Evolution wins over intelligent design

A US court has ruled it was unconstitutional to teach schoolchildren the intelligent design theory of life as an alternative to evolution, dealing a blow to religious conservatives.

Christian activists tried to debunk Charles Darwin's theory

The case, in Pennsylvania, has been closely watched as the key legal battle in an ideological war waged by Christian activists to debunk Charles Darwin’s theory and to challenge the principles of secular education.

Advocates had hoped to introduce intelligent design into schools across the United States – despite claims by critics that it violates the separation of church and state.

The concept holds that nature and biological structures are so complex that they must have been designed by an unidentified intelligent being rather than evolving by chance.

“Our conclusion today is that it is unconstitutional to teach ID as an alternative to evolution in a public school science classroom,” US District Court Judge John Jones ruled.

The school board in the northeastern state’s Dover area had ruled that biology classes must include teaching of the intelligent design concept.

But Jones concluded in his 139-page ruling that intelligent design violated the “establishment clause” of the First Amendment to the Constitution, which bars a state-mandated religion.

“In making this determination, we have addressed the seminal question of whether ID is science. We have concluded that it is not,” he wrote.

Breathtaking inanity

“Intelligent design is not science. Intelligent design is about religion”

Tammy Kitzmiller,
Plaintiff

Jones reasoned after hearing six weeks of testimony that “ID cannot uncouple itself from its creationist, and thus religious, antecedents”.

The judge also lashed out at activist members of the Dover school board, eight of whom were voted out of office in November, for thrusting an “untestable alternative hypothesis” to evolution into the classroom.

“The citizens of the Dover area were poorly served by the members of the board who voted for the ID policy,” he said, accusing the board of “breathtaking inanity”.

“It is ironic that several of these individuals, who so staunchly and proudly touted their religious convictions in public, would time and again lie to cover their tracks and disguise the real purpose behind the ID policy.”

Opponents of intelligent design described the ruling as “wonderful”.

“This is a very important decision, judge Jones has reaffirmed that in this country, public servants shall not use their public office to impose their religious views on others,” said Stephen Harvey of law firm Pepper Hamilton, which fought the case.


About religion

Plantiff Tammy Kitzmiller, a parent who brought the case, said “intelligent design is not science. Intelligent design is about religion”.

But supporters of the theory said they had simply lost a single battle.
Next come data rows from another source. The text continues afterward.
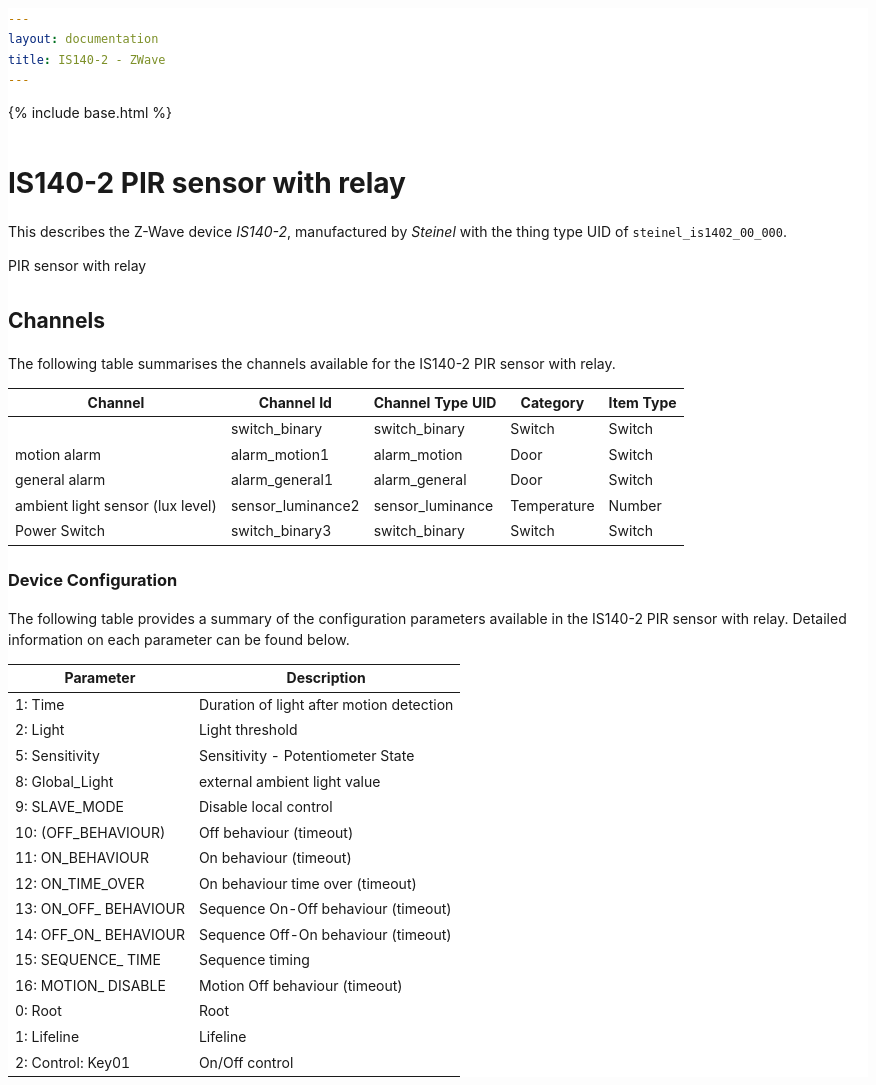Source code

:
 ```yaml
---
layout: documentation
title: IS140-2 - ZWave
---
```


{% include base.html %}

# IS140-2 PIR sensor with relay

This describes the Z-Wave device *IS140-2*, manufactured by *Steinel* with the thing type UID of ```steinel_is1402_00_000```. 

PIR sensor with relay


## Channels
The following table summarises the channels available for the IS140-2 PIR sensor with relay.

| Channel | Channel Id | Channel Type UID | Category | Item Type |
|---------|------------|------------------|----------|-----------|
|  | switch_binary | switch_binary | Switch | Switch |
| motion alarm | alarm_motion1 | alarm_motion | Door | Switch |
| general alarm | alarm_general1 | alarm_general | Door | Switch |
| ambient light sensor (lux level) | sensor_luminance2 | sensor_luminance | Temperature | Number |
| Power Switch | switch_binary3 | switch_binary | Switch | Switch |


### Device Configuration
The following table provides a summary of the configuration parameters available in the IS140-2 PIR sensor with relay.
Detailed information on each parameter can be found below.

| Parameter   | Description |
|-------------|-------------|
| 1: Time | Duration of light after motion detection |
| 2: Light | Light threshold |
| 5: Sensitivity | Sensitivity - Potentiometer State |
| 8: Global_Light | external ambient light value |
| 9: SLAVE_MODE | Disable local control |
| 10: (OFF_BEHAVIOUR) | Off behaviour (timeout) |
| 11: ON_BEHAVIOUR | On behaviour (timeout) |
| 12: ON_TIME_OVER | On behaviour time over (timeout) |
| 13: ON_OFF_ BEHAVIOUR | Sequence On-Off behaviour (timeout) |
| 14: OFF_ON_ BEHAVIOUR | Sequence Off-On behaviour (timeout) |
| 15: SEQUENCE_ TIME | Sequence timing |
| 16: MOTION_ DISABLE | Motion Off behaviour (timeout) |
| 0: Root | Root |
| 1: Lifeline | Lifeline |
| 2: Control: Key01 | On/Off control |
“Anyone who thinks a court ruling is going to kill off interest in intelligent design is living in another world,” said John West, of the Discovery Institute think tank, which advocates intelligent design.

“Anyone who thinks a court ruling is going to kill off interest in intelligent design is living in another world”

John West,
Discovery Institute think tank

The ruling was the latest in a flurry of court judgments on the role of religion in US society, which has also seen Supreme Court justices rule on the proper use of the Ten Commandments on state property.

The intelligent design trial has drawn comparisons to the Scopes trial of 1925, in which a biology teacher was convicted of violating Tennessee law by teaching evolution – in a precedent-setting case on the role of the Bible in US public life.


Of Pandas and People

In an October 2004 vote, the Dover School Board required teachers to read pupils a statement stating that Darwin‘s “theory of evolution” was not a “fact” and contained “gaps”.

Students were also to be informed about an intelligent design textbook called Of Pandas and People.

Jones said the statement misrepresented Darwin‘s theory without offering scientific justification and offered students an alternative based on religion and not science.

And he accurately predicted the reaction of intelligent design advocates, in this politically sensitive case.

“Those who disagree with our holding will likely mark it as the product of an activist judge. If so, they will have erred.”

Discovery’s West hit back: “This is an activist judge who has delusions of grandeur.”